Potential cable customers have more options than ever when it comes to selecting the services that meet their expectations and needs. Cord cutting trends, video content competition, and the rising subscription costs of traditional pay-TV put cable providers in a precarious position in a broadband dominated marketplace. Cable providers are challenged to adopt new strategies for revenue growth and enable future success in a rapidly cable-less world.

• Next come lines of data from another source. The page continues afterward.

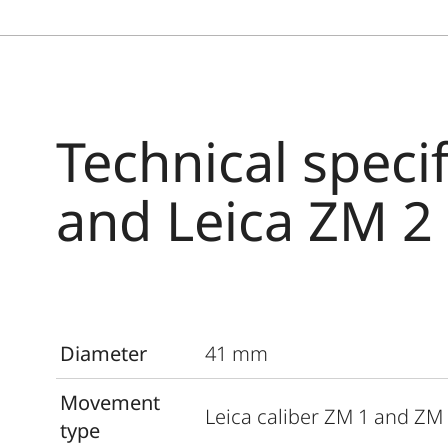
Technical speci
and Leica ZM 2
Diameter
41 mm
Movement
Leica caliber ZM 1 and ZM
type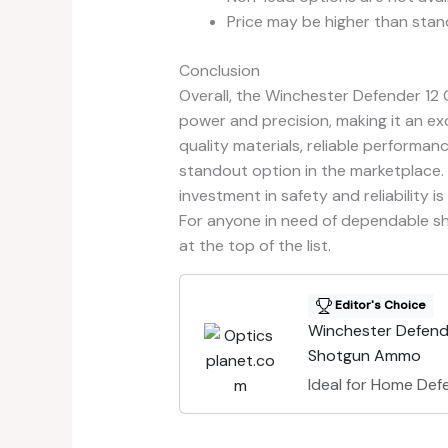
Price may be higher than stan
Conclusion
Overall, the Winchester Defender 12
power and precision, making it an ex
quality materials, reliable performanc
standout option in the marketplace. 
investment in safety and reliability i
For anyone in need of dependable s
at the top of the list.
Editor's Choice
Winchester Defend
Shotgun Ammo
Ideal for Home Def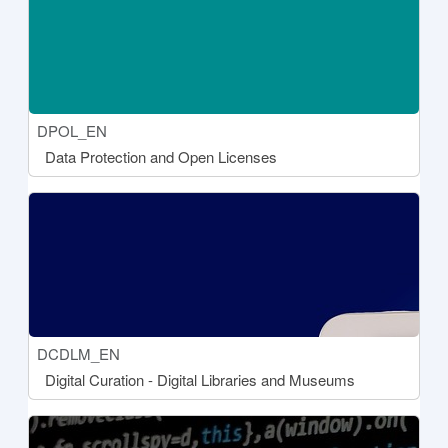
Course short name
DPOL_EN
Course name
Data Protection and Open Licenses
[[aria:courseimage]]
Course short name
DCDLM_EN
Course name
Digital Curation - Digital Libraries and Museums
[[aria:courseimage]]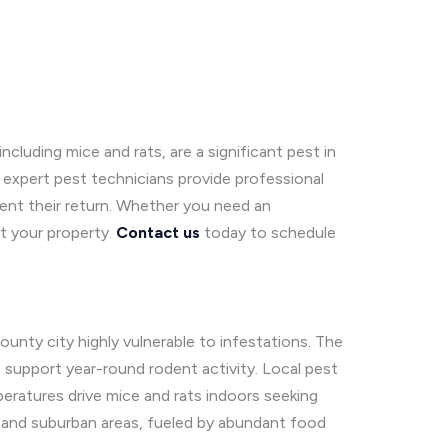
cluding mice and rats, are a significant pest in
expert pest technicians provide professional
vent their return. Whether you need an
ct your property.
Contact us
today to schedule
ounty city highly vulnerable to infestations. The
t support year-round rodent activity. Local pest
peratures drive mice and rats indoors seeking
n and suburban areas, fueled by abundant food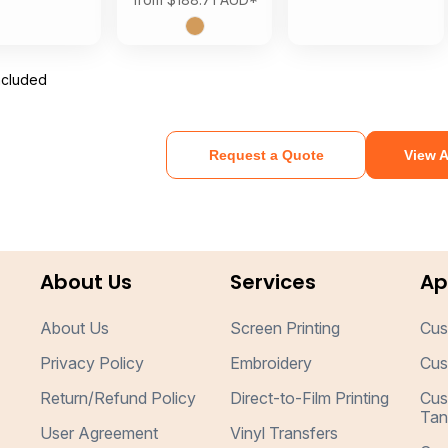
ncluded
Request a Quote
View A
About Us
Services
Ap
About Us
Screen Printing
Cus
Privacy Policy
Embroidery
Cus
Return/Refund Policy
Direct-to-Film Printing
Cus
Tan
User Agreement
Vinyl Transfers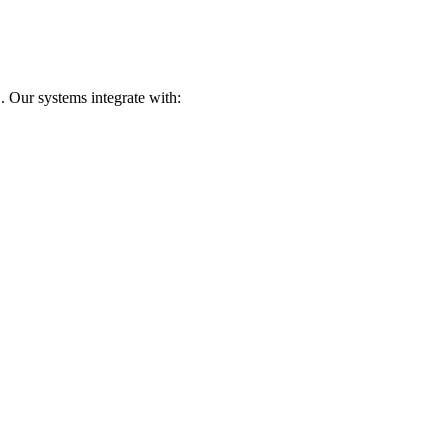
. Our systems integrate with: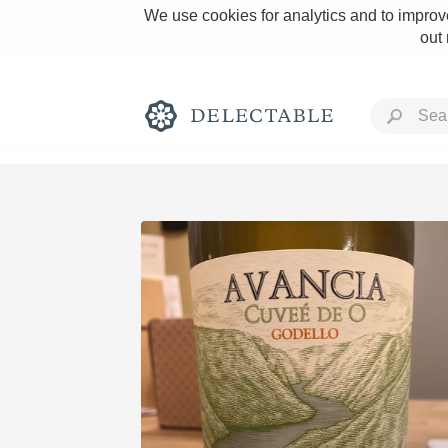
We use cookies for analytics and to improve
out
Rich and Bold
Classic Napa
Tawny Port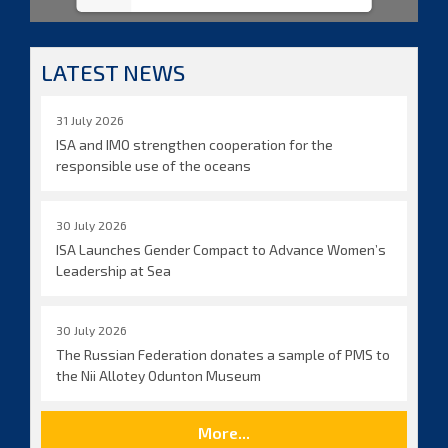
LATEST NEWS
31 July 2026
ISA and IMO strengthen cooperation for the
responsible use of the oceans
30 July 2026
ISA Launches Gender Compact to Advance Women’s
Leadership at Sea
30 July 2026
The Russian Federation donates a sample of PMS to
the Nii Allotey Odunton Museum
More...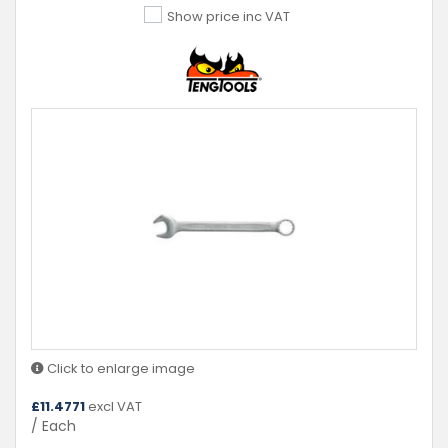
Show price inc VAT
Click to enlarge image
£
11.4771
excl VAT
/ Each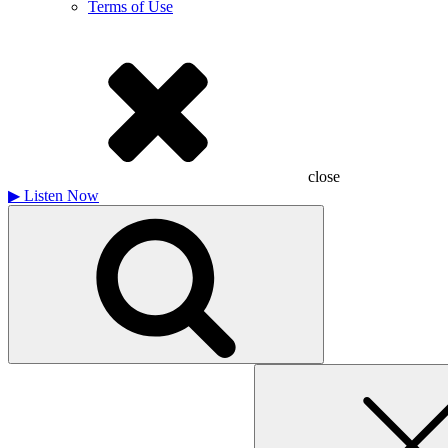
Terms of Use
close
▶
Listen Now
Search
for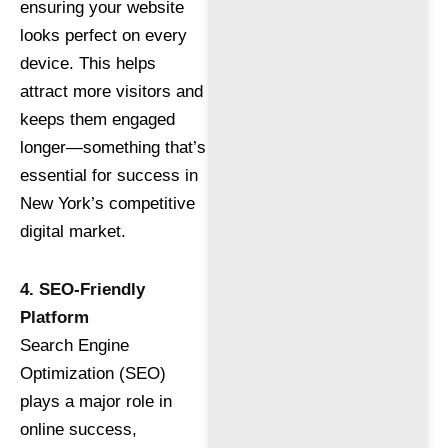
ensuring your website
looks perfect on every
device. This helps
attract more visitors and
keeps them engaged
longer—something that’s
essential for success in
New York’s competitive
digital market.
4. SEO-Friendly
Platform
Search Engine
Optimization (SEO)
plays a major role in
online success,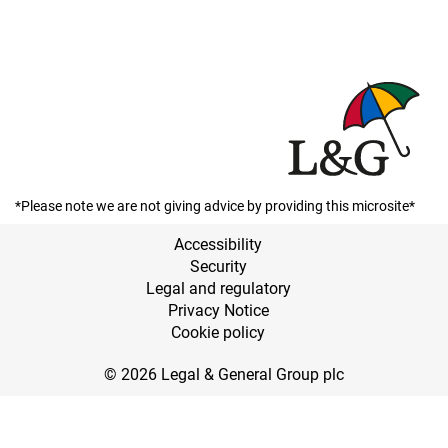
*Please note we are not giving advice by providing this microsite*
Accessibility
Security
Legal and regulatory
Privacy Notice
Cookie policy
© 2026 Legal & General Group plc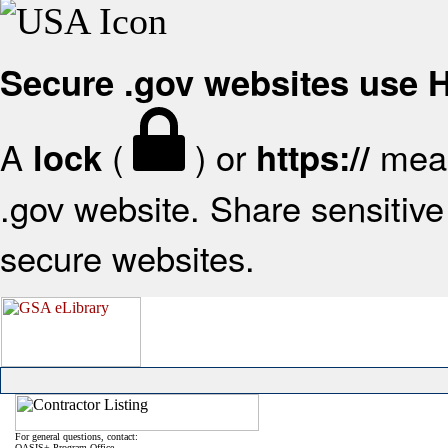
Secure .gov websites use
A
(
) or
mean
lock
https://
.gov website. Share sensitive 
secure websites.
For general questions, contact:
OASIS+ Program Office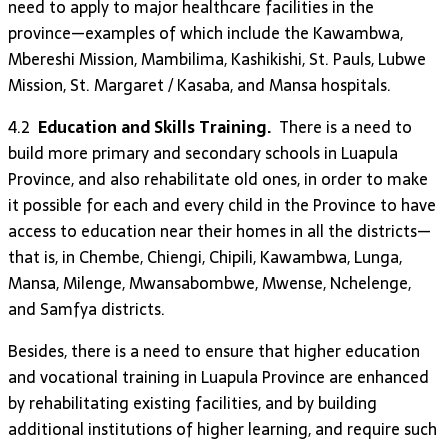
need to apply to major healthcare facilities in the
province—examples of which include the Kawambwa,
Mbereshi Mission, Mambilima, Kashikishi, St. Pauls, Lubwe
Mission, St. Margaret / Kasaba, and Mansa hospitals.
4.2
Education and Skills Training.
There is a need to
build more primary and secondary schools in Luapula
Province, and also rehabilitate old ones, in order to make
it possible for each and every child in the Province to have
access to education near their homes in all the districts—
that is, in Chembe, Chiengi, Chipili, Kawambwa, Lunga,
Mansa, Milenge, Mwansabombwe, Mwense, Nchelenge,
and Samfya districts.
Besides, there is a need to ensure that higher education
and vocational training in Luapula Province are enhanced
by rehabilitating existing facilities, and by building
additional institutions of higher learning, and require such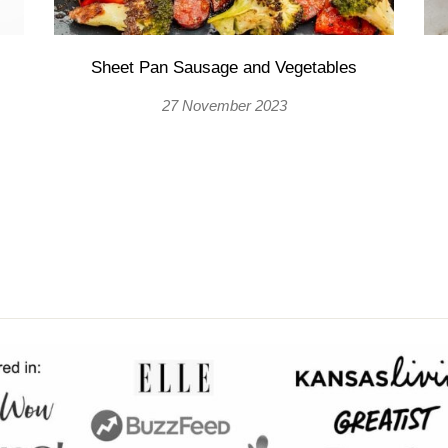
Sheet Pan Sausage and Vegetables
27 November 2023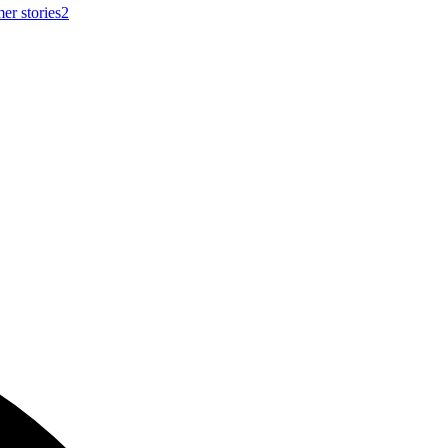
er stories
2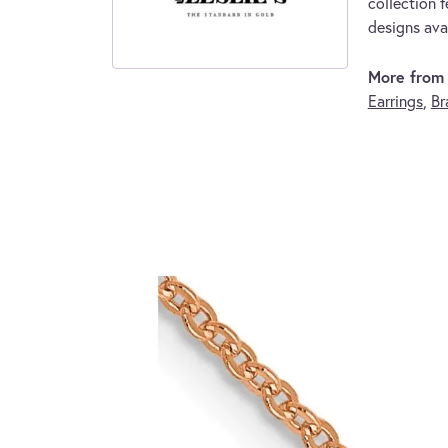
collection f
designs avai
More from L
Earrings
,
Br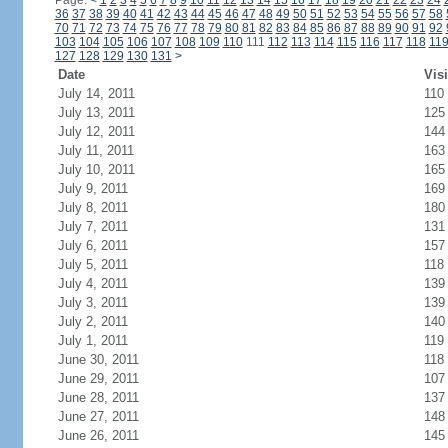
Page:
<
1
2
3
4
5
6
7
8
9
10
11
12
13
14
15
16
17
18
19
20
21
22
23
24
36
37
38
39
40
41
42
43
44
45
46
47
48
49
50
51
52
53
54
55
56
57
58
70
71
72
73
74
75
76
77
78
79
80
81
82
83
84
85
86
87
88
89
90
91
92
103
104
105
106
107
108
109
110
111
112
113
114
115
116
117
118
11
127
128
129
130
131
>
Date
Visi
July 14, 2011
110
July 13, 2011
125
July 12, 2011
144
July 11, 2011
163
July 10, 2011
165
July 9, 2011
169
July 8, 2011
180
July 7, 2011
131
July 6, 2011
157
July 5, 2011
118
July 4, 2011
139
July 3, 2011
139
July 2, 2011
140
July 1, 2011
119
June 30, 2011
118
June 29, 2011
107
June 28, 2011
137
June 27, 2011
148
June 26, 2011
145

Cable Trends Influencing Change:
Cord cutting is not a new trend. In fact, the cord cutting trend began between 2007 and 2008 with the release of the first Roku player and Apple TV device. Since then, the number of cord cutting households in the US increased to 40.2 million in 2019. As cord cutting continues to trend, the number of pay-TV households has been on a consistent decline. It’s worth noting that as of 2019 there were still 86.5 million pay-TV households, but that number is expected to drop to 79.4 million by 2021. In light of this, some companies are focusing on improving their profit margins with video subscriptions and others are focused on high margin broadband. In response to cord cutting trends, Comcast made the decision to offer streaming boxes to their broadband only customers which made waves in the digital streaming market.
Cable itself is being rebranded to incorporate broadband offerings with traditional cable services. With consumers shifting away from traditional pay-TV and consuming more digital content from streaming services, broadband is becoming the primary business of cable providers. Both Comcast and Charter opted to keep and add profitable video subscriptions while some smaller cable operators have dropped pay-TV entirely. The shift to broadband focused services can be attributed to the demand for better Internet to accommodate video streaming and IoT adoption. Customers are less engaged with “cable” and are looking for “connectivity” from their providers.
As cable providers search for the ideal balance between pay-TV offerings and broadband services, 10G and DOCSIS 4.0 were introduced, boosting the potential of cable broadband. 10G networks have the potential to transform existing infrastructure to dramatically improve its speed and capacity. 10G networks will allow cable providers to deliver the power and speed consumers need while improving the quality of broadband services.
Cord cutting households are expected to reach 44.3 million. In response to cord cutting trends, many cable companies are not offering streaming alternatives to traditional TV, several of which are slated to debut this year.
Streaming services are expected to have a net total of 191.5 million subscribers.
DOCSIS 4.0 and 10G is set to deploy in 2020
Findings from Consumer Reports show upcoming price hikes from some of the biggest cable and satellite TV providers, driven by rising programming costs. Cable’s
Cable’s Business Strategies That Stand Out
In order to remain competitive in a dramatically changing industry, cable providers must strategically shift their service offerings to meet customer needs. Reducing churn is now the name of the game. Here are a few ways that cable providers can strategically set themselves up for success in the coming year:
- Prioritize value adding services. Ultimately, the customer drives the industry. As customer needs change, the provider must adapt. By adding valuable services like managed Wi-Fi and IoT specific services, cable providers can improve their customer satisfaction and retention. IoT adoption drives demand for faster and more reliable Internet. By pairing IoT services with a managed Wi-Fi service, you can ensure your customers have the tools necessary for a positive experience. In addition, managed Wi-Fi tools can help reduce customer service costs, improve network connectivity, and create a personalized experience for customers.
- Develop partnerships that are in line with industry trends. As pay-TV drops off, cable providers must strive to stay relevant by adding content. Comcast’s plan to offer free streaming boxes to customers, in addition to proactively acquiring NBC Universal allows them to reach customers interested in Internet only plans and streaming video content instead of using traditional pay-TV services.
- Grow broadband service offerings to offset pay-TV subscriber loss. More streaming services are set to launch, including a Discovery and BBC streaming service, HBO Max from WarnerMedia, and Peacock from NBCUniversal. Customers are becoming more dependent on their Internet connection to stream video. Investing in data management platforms that allow providers to analyze consumer data and react accordingly will be the key to navigating evolving customer demands. Data analytics allows providers to identify trends like cord-cutting before it happens and react accordingly.
While pay-TV subscribers still outnumber cord-cutting households, data suggests that the tables are slowly turning. Cable companies are not doomed to be a nostalgic thing of the past. Instead, providers are making strides to retain customers and create trend focused action plans that revolve around value added services and additional content.